Police and prosecutors have denied the Honolulu Star-Advertiser requests for body-worn camera footage from the Myeni and Sykap shootings.
Vanic told the Police Commission the department is investigating the leak of the footage in the Sykap case.
In May, Judge Dean E. Ochiai ordered the city to turn over unedited body camera footage, 911 recordings and other evidence to attorneys representing Myeni’s family, denying, in part, the city’s efforts to delay disclosure of that evidence until criminal investigations into the shootings are completed.
Commissioner Doug Chin, a former first deputy prosecuting attorney and state attorney general, pointed out that 10 years ago the public had a different expectation about the timely release of information from shootings by police and high-profile police incidents.
“I really appreciate the efforts of (police) leadership to recognize we are in 2021 and it is a different time, and the public has a different expectation,” Chin told Vanic during the meeting.
State Sen. Karl Rhoads, chairman of the Senate Judiciary Committee, said the current approach to the public release of body camera footage and police reports needs to be standardized in accordance with state laws governing the release of public records.

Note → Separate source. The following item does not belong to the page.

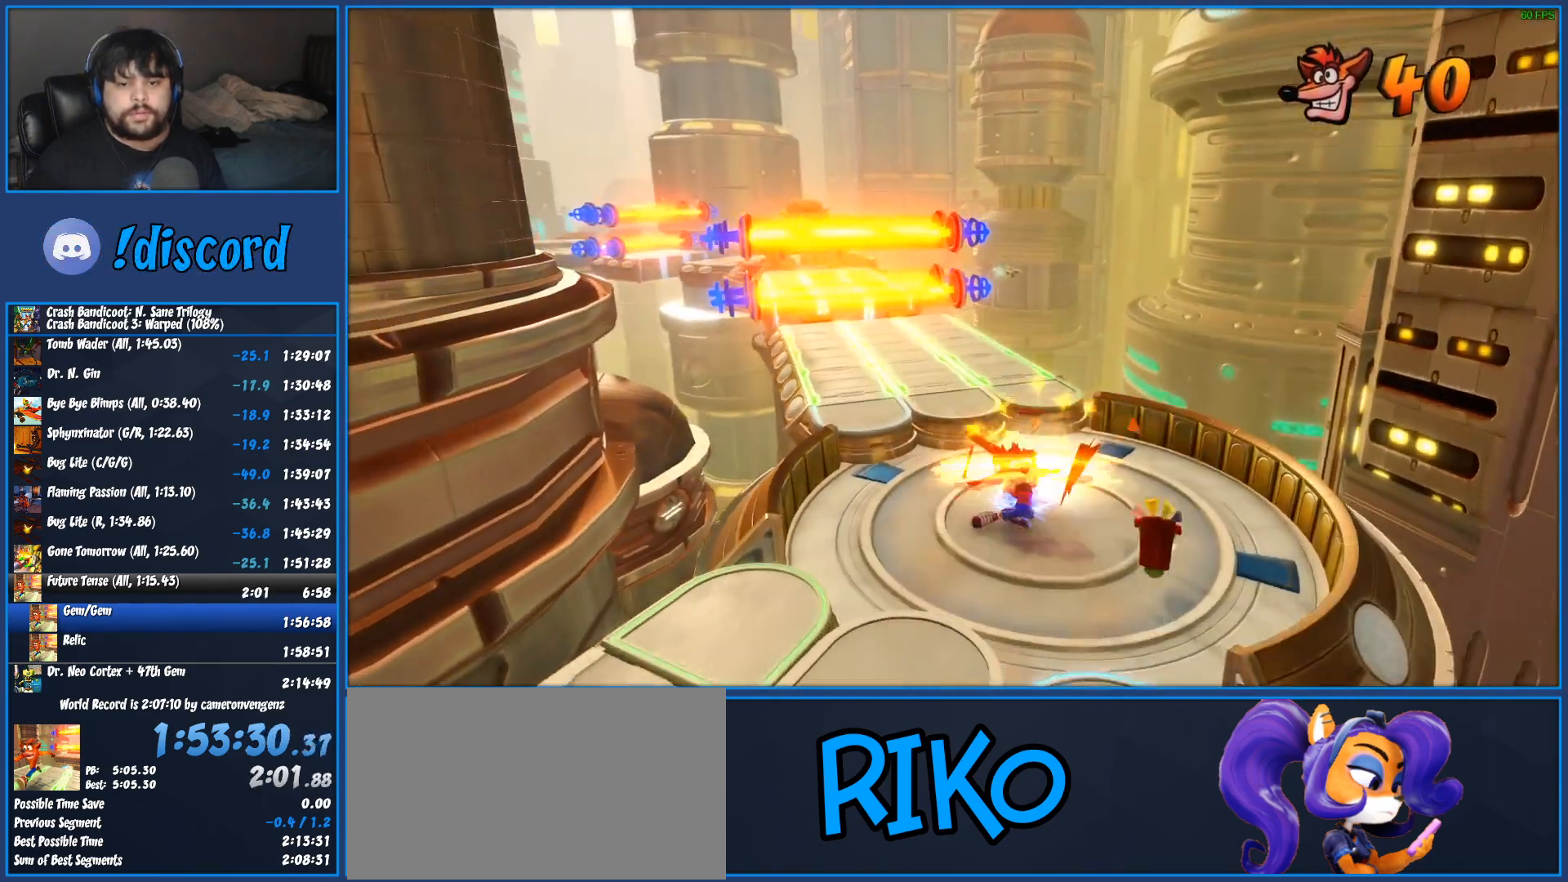
{"buttons": ["L2"], "left_stick": "down-left", "button_events": [[233, "L2", "down"]]}
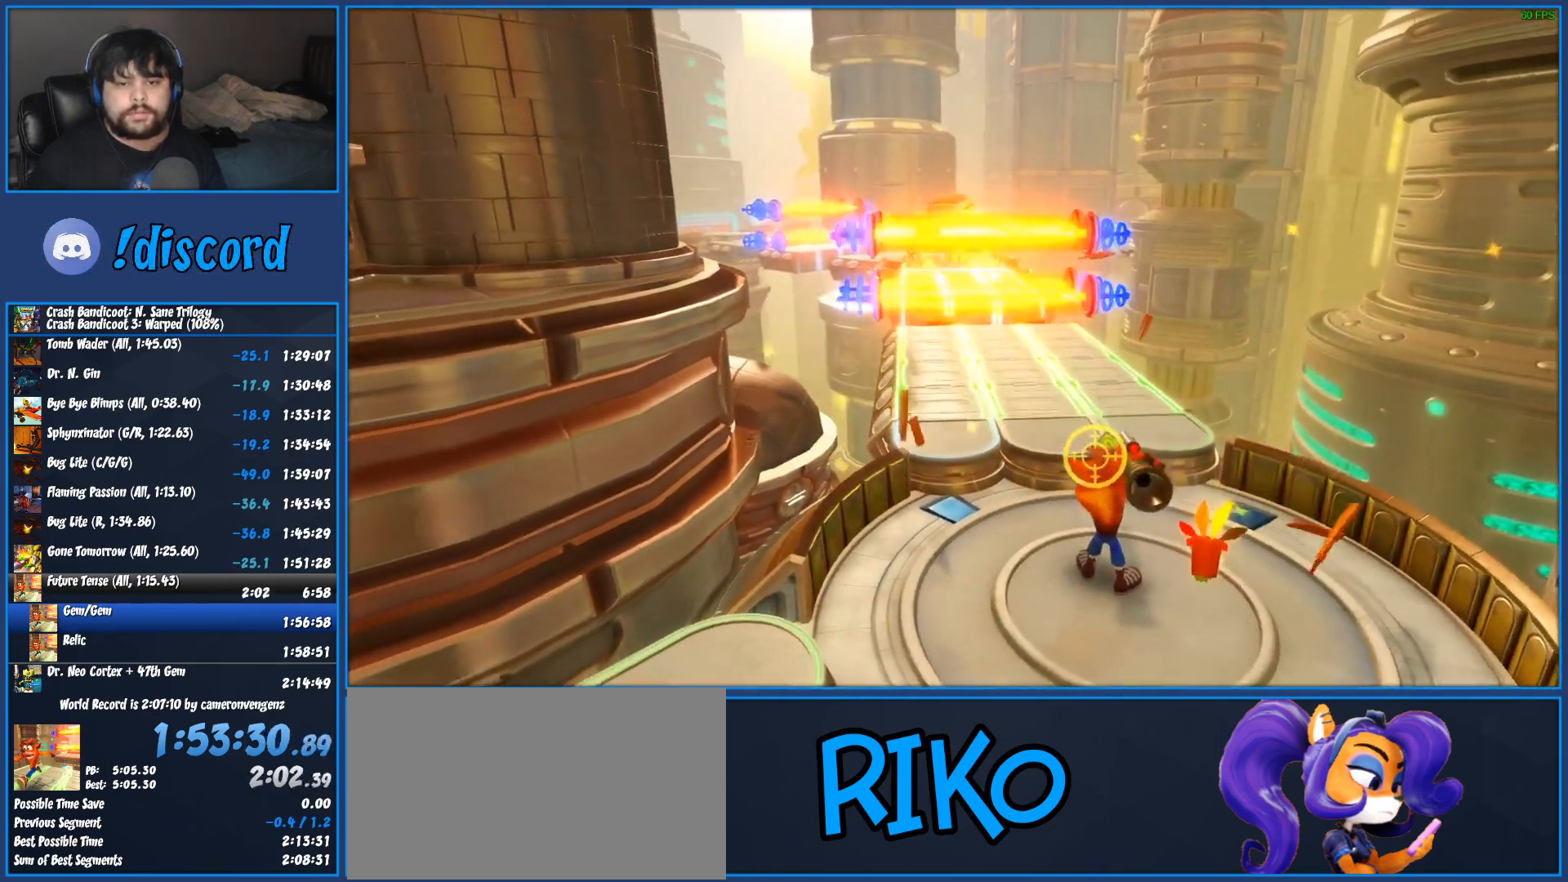
{"buttons": ["L2"], "left_stick": "center", "button_events": []}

In 98% of the cases where HPD officers turn on their body-worn cameras, Rhoads believes the officers will be vindicated and their actions justified.
“They are going to have to take their medicine on the 2%. They need to come up with internal rules and stick with them, consistently, or the state and county needs to come up with rules they need to follow,” Rhoads told the Star-Advertiser. “It’s a communications disaster. It makes them (police) look bad, and they don’t seem to realize it makes them look bad.”

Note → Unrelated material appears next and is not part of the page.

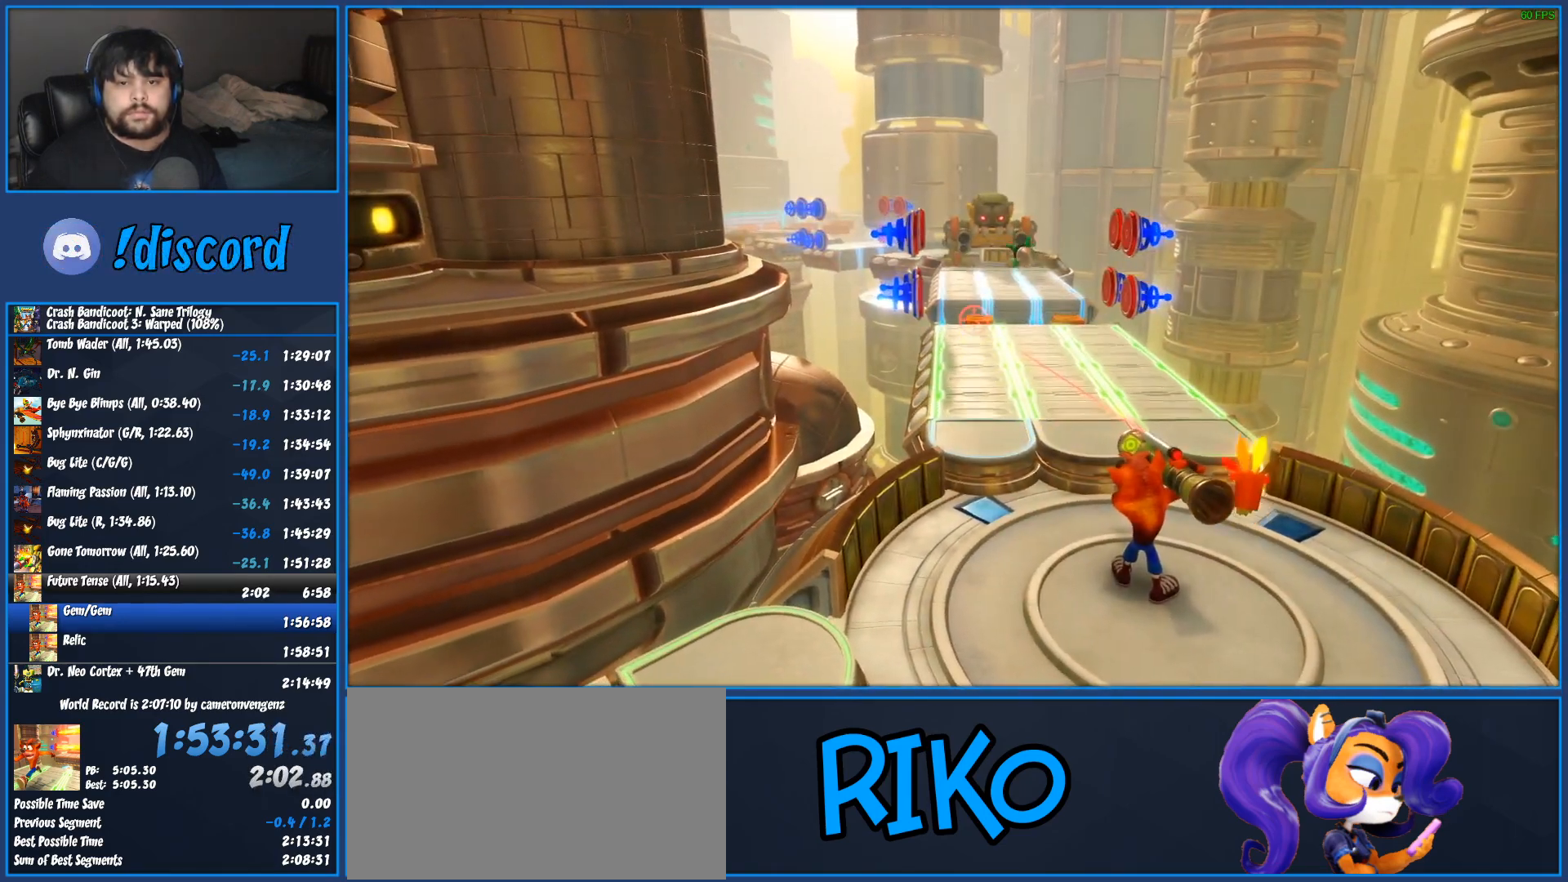
{"buttons": ["L2"], "left_stick": "right", "button_events": [[117, "CIRCLE", "down"], [217, "CIRCLE", "up"]]}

Attorney Eric A. Seitz, who is representing Sykap’s grandmother Akiwine Sykap and mother, Yovita Lucio, in a wrongful death lawsuit against HPD and the city, told the Star-Advertiser there is always a danger when police release information that it could interrupt an investigation or taint a jury, but police, prosecutors and defense attorneys have dealt with those issues for decades.

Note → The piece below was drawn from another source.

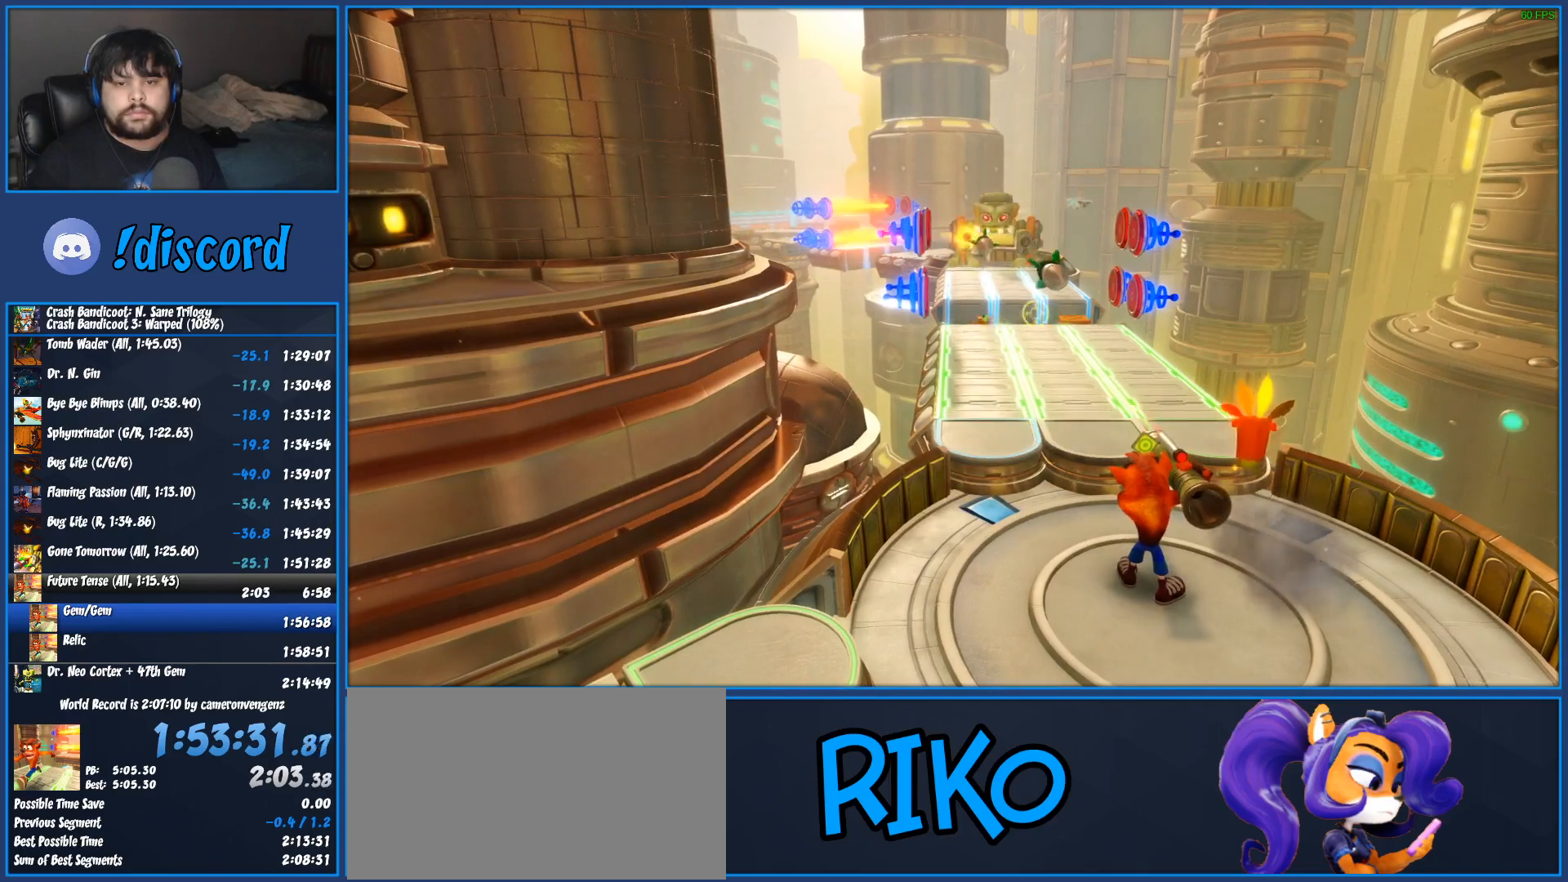
{"buttons": ["L2"], "left_stick": "center", "button_events": [[167, "CIRCLE", "down"], [317, "CIRCLE", "up"], [433, "CIRCLE", "down"], [483, "CIRCLE", "up"]]}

Releasing the body-worn camera footage prior to the conclusion of any investigations helps reassure the public as to the integrity of what is going on, he said.
“If you look at the history of HPD, they release some information and don’t release other information. That’s just hypocritical on their part,” said Seitz. “To me that’s appalling. There are a lot of interests here, and those interests could be met concurrently.”
Vanic told police commissioners Wednesday that an internal department review is happening with HPD’s body-worn camera policies. Police are also considering issuing the body-worn cameras to all officers.
Vanic said the internal review will result in an updated police policy like the use-of-force revisions that were released April 1.
“Instead of saying, ‘We will release this one, we won’t release that one,’ there is a rule,” Vanic said.
Currently, plainclothes
officers are not issued body-worn cameras.